Spatiotemporal Hierarchical Optimization of CO2 Injection Schedules: An Industry-Ready Framework

A critical requirement in geological CO2 storage is the optimization of injection strategy. Various constraints such as pressure buildup without compromising wellbore integrity, continuous intake to satisfy commercial obligations, minimization of costly recycling and brine handling and adherence to strict regulatory requirements for plume containment, create a multi-dimensional optimization problem. Attempting to navigate this complexity through manual, heuristic scheduling is not only inefficient but increasingly impractical as CCS projects scale in size and ambition. To address this challenge, we present a fully automated hierarchical optimization framework for CO2 injection scheduling which integrates full-physics reservoir simulation with embedded constraints, enabling efficient convergence toward industry-ready solutions. The optimizer is firstly run on a simplified case where all injectors share same rate.

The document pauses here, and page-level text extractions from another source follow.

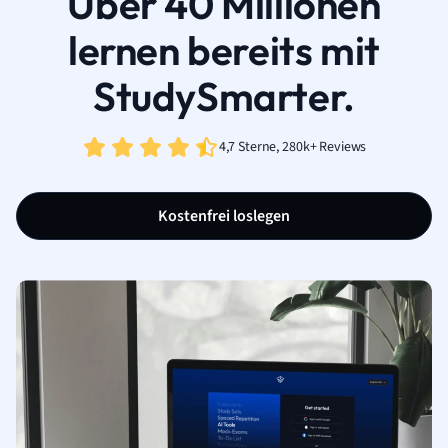
Über 40 Millionen
lernen bereits mit
StudySmarter.
4,7 Sterne, 280k+ Reviews
Kostenfrei loslegen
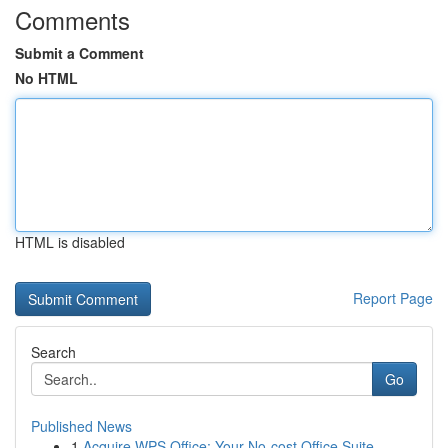
Comments
Submit a Comment
No HTML
HTML is disabled
Report Page
Search
Go
Published News
1
Acquire WPS Office: Your No-cost Office Suite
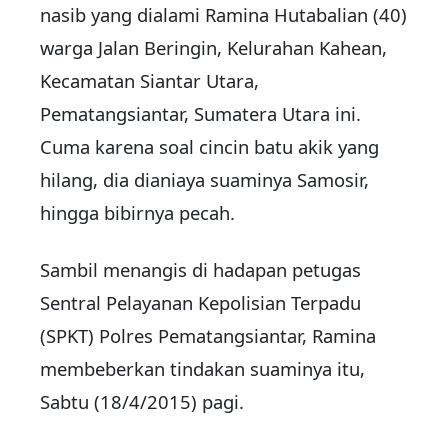
nasib yang dialami Ramina Hutabalian (40)
warga Jalan Beringin, Kelurahan Kahean,
Kecamatan Siantar Utara,
Pematangsiantar, Sumatera Utara ini.
Cuma karena soal cincin batu akik yang
hilang, dia dianiaya suaminya Samosir,
hingga bibirnya pecah.
Sambil menangis di hadapan petugas
Sentral Pelayanan Kepolisian Terpadu
(SPKT) Polres Pematangsiantar, Ramina
membeberkan tindakan suaminya itu,
Sabtu (18/4/2015) pagi.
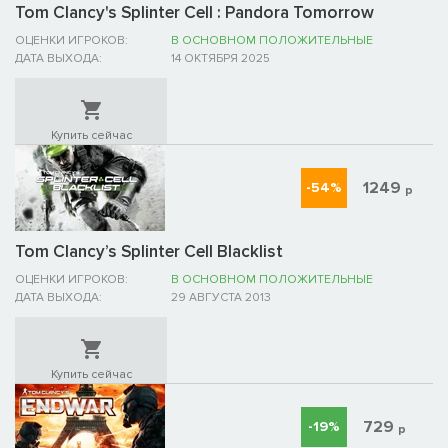
Tom Clancy's Splinter Cell : Pandora Tomorrow
ОЦЕНКИ ИГРОКОВ:
В ОСНОВНОМ ПОЛОЖИТЕЛЬНЫЕ
ДАТА ВЫХОДА:
14 ОКТЯБРЯ 2025
Купить сейчас
1249
-54%
р
Tom Clancy’s Splinter Cell Blacklist
ОЦЕНКИ ИГРОКОВ:
В ОСНОВНОМ ПОЛОЖИТЕЛЬНЫЕ
ДАТА ВЫХОДА:
29 АВГУСТА 2013
Купить сейчас
729
-19%
р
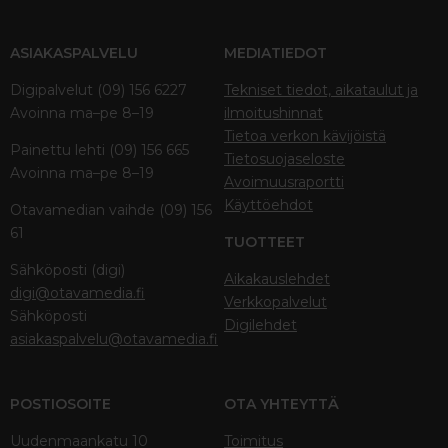
ASIAKASPALVELU
MEDIATIEDOT
Digipalvelut (09) 156 6227
Tekniset tiedot, aikataulut ja
Avoinna ma–pe 8–19
ilmoitushinnat
Tietoa verkon kävijöistä
Painettu lehti (09) 156 665
Tietosuojaseloste
Avoinna ma–pe 8–19
Avoimuusraportti
Käyttöehdot
Otavamedian vaihde (09) 156
61
TUOTTEET
Sähköposti (digi)
Aikakauslehdet
digi@otavamedia.fi
Verkkopalvelut
Sähköposti
Digilehdet
asiakaspalvelu@otavamedia.fi
POSTIOSOITE
OTA YHTEYTTÄ
Uudenmaankatu 10
Toimitus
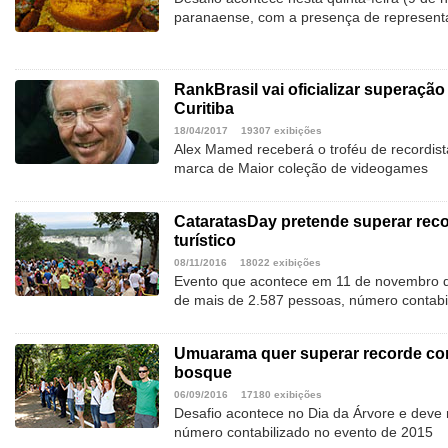
paranaense, com a presença de represent
RankBrasil vai oficializar superaçã
Curitiba
18/04/2017
19307 exibições
Alex Mamed receberá o troféu de recordista
marca de Maior coleção de videogames
CataratasDay pretende superar reco
turístico
08/11/2016
18022 exibições
Evento que acontece em 11 de novembro d
de mais de 2.587 pessoas, número contabi
Umuarama quer superar recorde co
bosque
06/09/2016
17180 exibições
Desafio acontece no Dia da Árvore e deve 
número contabilizado no evento de 2015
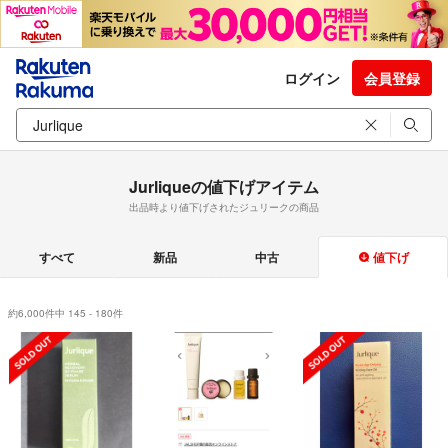
ログイン
会員登録
Jurliqueの値下げアイテム
出品時より値下げされたジュリークの商品
すべて
新品
中古
値下げ
約6,000件中 145 - 180件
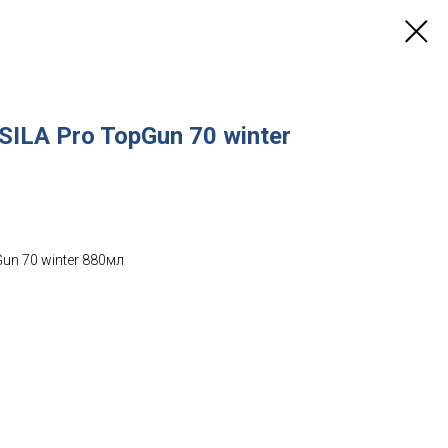
ILA Pro TopGun 70 winter
un 70 winter 880мл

The solution initializes the subsequent model where the injectors and the simulation time scale are alternatively refined, in a spatiotemporal refinement fashion, until a fully varying optimal injection schedule has been reached. When applied to realistic heterogeneous models, the fully automated hierarchical optimization framework delivers site-specific CO2 injection strategies that maximize storage efficiency and economic returns while ensuring operational safety. By systematically refining schedules in space and time, it provides a replicable, industry-ready pathway to scale safe and cost-effective CCS deployment.